──────── Text shown ────────
Gate Decorator: Global Filter Pruning

In recent years, we have witnessed the remarkable achievements of CNNs. Iterative improvements for a task require bigger models and more computation. However, bigger models with huge memory footprints and computation requirements prevent the deployment of these models on mobiles and edge devices. This paper aims to find a solution to this problem.

Why deployment on mobiles and edge devices is hard?

Mobiles and edge devices are resources constrained. The constraints mainly come from three aspects:

• Model size
• Run-time memory
• Number of computing operations(FLOPS)

To get an idea of “why”, let’s take VGG-16 as an example. The model has 138 million parameters, consumes more than 500MB and requires more than 16 billion FLOPS with extra 93MB memory for doing inference on a single image. Let’s take another example but of image segmentation. DeepLabv3 with MobileNet backbone takes almost a second on a very powerful CPU for single image inference.

These scenarios shows that deploying SOTA models and inferencing in real-time on mobiles and edge devices is very hard. Therefore network compression and acceleration methods have aroused great interest in research in this direction.
────────
**Problem set**
a) Which constraints on mobiles and edge devices does the text on global filter pruning list?
b) Can you carry the text on global filter pruning forward, starting right after its final sentence?
──────── Extracted material ────────
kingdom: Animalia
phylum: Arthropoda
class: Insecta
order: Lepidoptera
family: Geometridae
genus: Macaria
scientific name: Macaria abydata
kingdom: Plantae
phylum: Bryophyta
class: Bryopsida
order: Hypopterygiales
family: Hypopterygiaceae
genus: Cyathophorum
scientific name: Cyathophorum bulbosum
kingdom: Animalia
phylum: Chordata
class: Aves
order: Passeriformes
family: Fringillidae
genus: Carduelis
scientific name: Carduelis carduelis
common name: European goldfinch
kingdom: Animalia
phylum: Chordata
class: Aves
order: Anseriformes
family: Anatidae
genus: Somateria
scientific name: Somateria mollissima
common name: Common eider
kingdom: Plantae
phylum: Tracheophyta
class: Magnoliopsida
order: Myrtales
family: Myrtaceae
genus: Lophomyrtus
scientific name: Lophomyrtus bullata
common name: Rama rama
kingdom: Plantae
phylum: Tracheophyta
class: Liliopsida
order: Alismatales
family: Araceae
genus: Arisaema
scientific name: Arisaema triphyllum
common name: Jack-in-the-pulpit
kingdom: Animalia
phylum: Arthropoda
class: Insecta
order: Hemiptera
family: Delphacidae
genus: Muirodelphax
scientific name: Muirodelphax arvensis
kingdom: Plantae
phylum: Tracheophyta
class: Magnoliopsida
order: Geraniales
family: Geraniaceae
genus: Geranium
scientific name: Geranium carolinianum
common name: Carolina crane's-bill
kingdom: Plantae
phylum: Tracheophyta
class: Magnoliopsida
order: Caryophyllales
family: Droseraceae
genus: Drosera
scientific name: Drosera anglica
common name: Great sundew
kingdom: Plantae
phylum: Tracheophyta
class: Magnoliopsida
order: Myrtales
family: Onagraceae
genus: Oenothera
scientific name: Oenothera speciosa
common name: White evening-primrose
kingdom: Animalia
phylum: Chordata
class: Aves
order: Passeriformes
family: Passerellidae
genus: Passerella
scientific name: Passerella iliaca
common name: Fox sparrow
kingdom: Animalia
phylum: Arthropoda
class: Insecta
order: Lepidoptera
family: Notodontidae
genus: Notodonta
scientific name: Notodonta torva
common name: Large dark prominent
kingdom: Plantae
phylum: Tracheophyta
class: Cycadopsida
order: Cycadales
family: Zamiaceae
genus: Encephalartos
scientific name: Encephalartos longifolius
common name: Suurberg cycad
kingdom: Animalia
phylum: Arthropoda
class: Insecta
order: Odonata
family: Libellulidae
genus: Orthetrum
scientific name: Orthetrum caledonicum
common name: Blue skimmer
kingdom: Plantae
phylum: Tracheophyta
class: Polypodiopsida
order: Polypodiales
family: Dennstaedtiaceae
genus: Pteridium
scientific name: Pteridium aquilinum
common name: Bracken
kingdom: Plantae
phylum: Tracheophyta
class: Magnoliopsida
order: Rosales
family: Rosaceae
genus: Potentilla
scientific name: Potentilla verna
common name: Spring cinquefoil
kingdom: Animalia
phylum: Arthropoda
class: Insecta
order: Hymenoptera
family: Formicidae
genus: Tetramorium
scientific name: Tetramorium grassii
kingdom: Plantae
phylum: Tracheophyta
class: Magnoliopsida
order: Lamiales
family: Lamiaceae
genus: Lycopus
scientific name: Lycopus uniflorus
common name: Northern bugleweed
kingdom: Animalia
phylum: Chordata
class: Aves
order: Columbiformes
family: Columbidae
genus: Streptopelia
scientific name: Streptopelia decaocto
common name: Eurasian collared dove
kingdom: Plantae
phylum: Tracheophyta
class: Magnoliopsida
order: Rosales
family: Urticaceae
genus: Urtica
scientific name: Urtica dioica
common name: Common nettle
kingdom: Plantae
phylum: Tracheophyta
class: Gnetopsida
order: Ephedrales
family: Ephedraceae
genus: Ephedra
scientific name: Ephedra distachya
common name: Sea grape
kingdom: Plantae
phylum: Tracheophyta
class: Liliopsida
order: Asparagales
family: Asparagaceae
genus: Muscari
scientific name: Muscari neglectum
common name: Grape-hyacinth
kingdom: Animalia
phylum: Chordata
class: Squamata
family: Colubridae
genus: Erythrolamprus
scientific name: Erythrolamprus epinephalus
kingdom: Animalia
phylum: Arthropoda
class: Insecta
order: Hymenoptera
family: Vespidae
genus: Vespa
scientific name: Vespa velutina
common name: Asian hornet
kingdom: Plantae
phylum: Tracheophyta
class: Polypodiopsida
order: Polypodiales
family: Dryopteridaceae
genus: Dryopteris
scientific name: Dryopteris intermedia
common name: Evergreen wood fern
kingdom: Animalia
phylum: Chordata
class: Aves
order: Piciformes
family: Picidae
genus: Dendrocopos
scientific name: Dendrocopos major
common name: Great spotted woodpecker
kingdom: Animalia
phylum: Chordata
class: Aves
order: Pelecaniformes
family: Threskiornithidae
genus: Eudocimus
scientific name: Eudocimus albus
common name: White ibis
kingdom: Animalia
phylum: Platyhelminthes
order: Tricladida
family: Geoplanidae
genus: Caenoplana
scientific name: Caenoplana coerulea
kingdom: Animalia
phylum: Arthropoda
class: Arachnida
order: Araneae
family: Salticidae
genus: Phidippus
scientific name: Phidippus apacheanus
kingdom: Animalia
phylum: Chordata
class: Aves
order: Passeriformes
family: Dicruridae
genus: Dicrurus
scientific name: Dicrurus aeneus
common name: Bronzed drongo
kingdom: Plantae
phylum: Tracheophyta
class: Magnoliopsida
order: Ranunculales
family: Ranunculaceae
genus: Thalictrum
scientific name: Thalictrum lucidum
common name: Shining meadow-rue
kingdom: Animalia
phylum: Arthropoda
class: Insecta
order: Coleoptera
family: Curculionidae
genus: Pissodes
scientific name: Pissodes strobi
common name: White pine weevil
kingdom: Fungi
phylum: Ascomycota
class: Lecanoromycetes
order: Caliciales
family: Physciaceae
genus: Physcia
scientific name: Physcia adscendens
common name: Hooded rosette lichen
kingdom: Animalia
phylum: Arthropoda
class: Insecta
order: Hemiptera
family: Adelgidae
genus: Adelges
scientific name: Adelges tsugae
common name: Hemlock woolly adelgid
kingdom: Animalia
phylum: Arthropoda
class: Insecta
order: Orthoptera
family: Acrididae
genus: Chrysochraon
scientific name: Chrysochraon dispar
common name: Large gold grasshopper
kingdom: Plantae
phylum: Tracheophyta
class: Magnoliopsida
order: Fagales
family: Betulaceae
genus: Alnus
────────
**Answers to the exercises**
a)
Model size
Run-time memory
Number of computing operations (FLOPS)

b)
Compression and acceleration can be divided into four categories:

1. Quantization: This is a very popular method for network compression. TensorFlow has been using quantization techniques for a long time making it possible to deploy models on mobiles and edge devices. Quantization involves converting weights values from fp32 to int8, restricting values to binary {-1, 1} or ternary {-1, 0, 1} in some cases. Although this method works but the performance almost always degrades.
2. Fast Convolution: Convolution layers are very expensive in terms of computation. To reduce computation complexity, people have come up with new ideas like factorized convolutions, e.g. OctConv. OctConv works well, the only downside is that you have to retrain the pre-trained models with it if you are planning to use them in your workflow.
3. Low-rank approximation: Low-rank decomposition methods approximate network weights with multiple lower rank matrices using techniques like SVD. This method works especially well on fully-connected layers, yielding ∼3x model-size compression however without notable speed acceleration, since computing operations in CNN mainly come from convolutional layers.
4. Filter pruning: This is far by the most popular technique for model compression. It has received a lot of attention in recent years because it doesn’t require any changes to the model design philosophy, can be applied to different types of CNNs, and requires no specialized hardware or software for acceleration.

This paper extends the idea of filter pruning to global filter pruning. We will dive into the details shortly but let’s talk a little bit about pruning first.

What really is pruning?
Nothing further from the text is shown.